Hot air balloons with huge rainbow-coloured flags fly over Vilnius. This is what the viewers of the documentary “Pride from Above” produced by the television giant National Geographic saw.
The spectacular images were captured on June 6, 2022 at 5 a.m. There were 8 hours left before the Baltic Pride 2022 march on Gediminas Avenue.
Balloons flying over Vilnius with rainbow-colored flags were shown at the beginning, middle and end of the film “Pride from Above”. Viewers of the 44-minute documentary saw LGBTIQ marches in Sydney, Montreal, New York, Brighton, Johannesburg, Mozambique.
The film features pride manifestations next to the Statue of Liberty, Niagara Falls, on Reykjavík Street. We also see a rainbow of six colours created by coloured smoke from skiers descending a steep mountain.
The film is intended to show the diversity of the marches of the LGBTIQ community. But there are also bright, memorable personalities in the tape, whose lives are revealed in about half a minute.
“The ABC of gay rights” – that’s how reviewers rated this movie. It is intended for those who until now rarely thought about the LGBTIQ community.

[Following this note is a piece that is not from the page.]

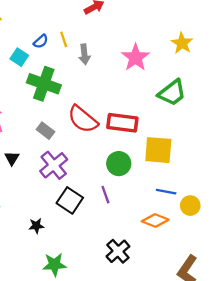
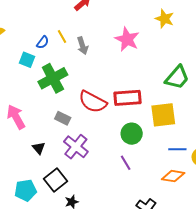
green cross: (44, 84) -> (53, 78), turned -36
green trapezoid: (172, 93) -> (177, 78), moved
black square: (70, 200) -> (55, 180), moved, turned 30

The film reports that 52 countries around the world have legalized gay marriage, while 67 countries still criminalize homosexuality.
Gay Prides are held in 107 states. More than two hundred names of gay marches are registered.
The Executive Director of the National LGBT rights organization LGL, which organizes the Baltic Pride in Lithuania, Vladimir Simonko, was happy that the filmmakers, who had not planned to film in Vilnius and only went to the most famous parades in the biggest cities of the world, turned to the capital of Lithuania.
“I feel proud that Vilnius, my city, became so famous in the world,” he insisted.
How did National Geographic TV find you?
After last year’s Baltic Pride march in Vilnius, the information spread around the world very quickly. There was also a video made by the Aviation Center about flying in hot air balloons with rainbow flags. From what I understand, the filmmakers were very impressed with this footage. By the way, weather conditions did not allow flying over Vilnius during the parade.
You have worked for a long time at a Lithuanian film studio, you are a film production professional. What do you think about “Pride from Above”?
This is an excellent quality film with a very unexpected script. I’ve watched a lot of documentaries about gay marches, and I’ve never seen anything like this. “Pride from Above” is staggering in its scope. After watching this movie, you realize how big the world is and that you are a part of it. If other viewers feel it too, the filmmakers have achieved their goal. I watched the film again before our interview and was blown away by the cinematography and especially the editing. The filmmakers did a great job of combining the events of all continents into a single overall picture.
What message does Lithuania send to the world with this film?
Above all, Lithuania sends a message about its beauty. And Vilnius is a city where all people can live together, regardless of their differences. These shots are an invitation to visit Vilnius and Lithuania and enjoy the diversity. This is one way to make our country and its capital famous.
The first Baltic Pride march took place in Vilnius on May 8, 2010. About 500 participants (mostly public figures who came to support human rights) were protected from the angry crowd by more than a thousand armed officers. Could you have thought then that in 12 years, in 2022, 15 to 20 thousand cheerful people will march on Gediminas Avenue during the Pride and there will not be a single incident?
I’ll tell you frankly – definitely not! I know that life changes, and sometimes it changes for the better. But it took courage to even dream about the fact that the LGBT community would be integrated into Lithuanian society so soon. A generation has grown up in Lithuania, which went to school already at the time of independence, which is open to change and promotes diversity. They call on their parents, employers, and politicians to change. Lithuanians who have returned from other countries also have a different attitude. Perhaps this will encourage the leaders of Vilnius to continue developing the policy of openness? Currently, the possibility of applying to organize the EuroPride in Vilnius in 2027 is being discussed with the Vilnius authorities.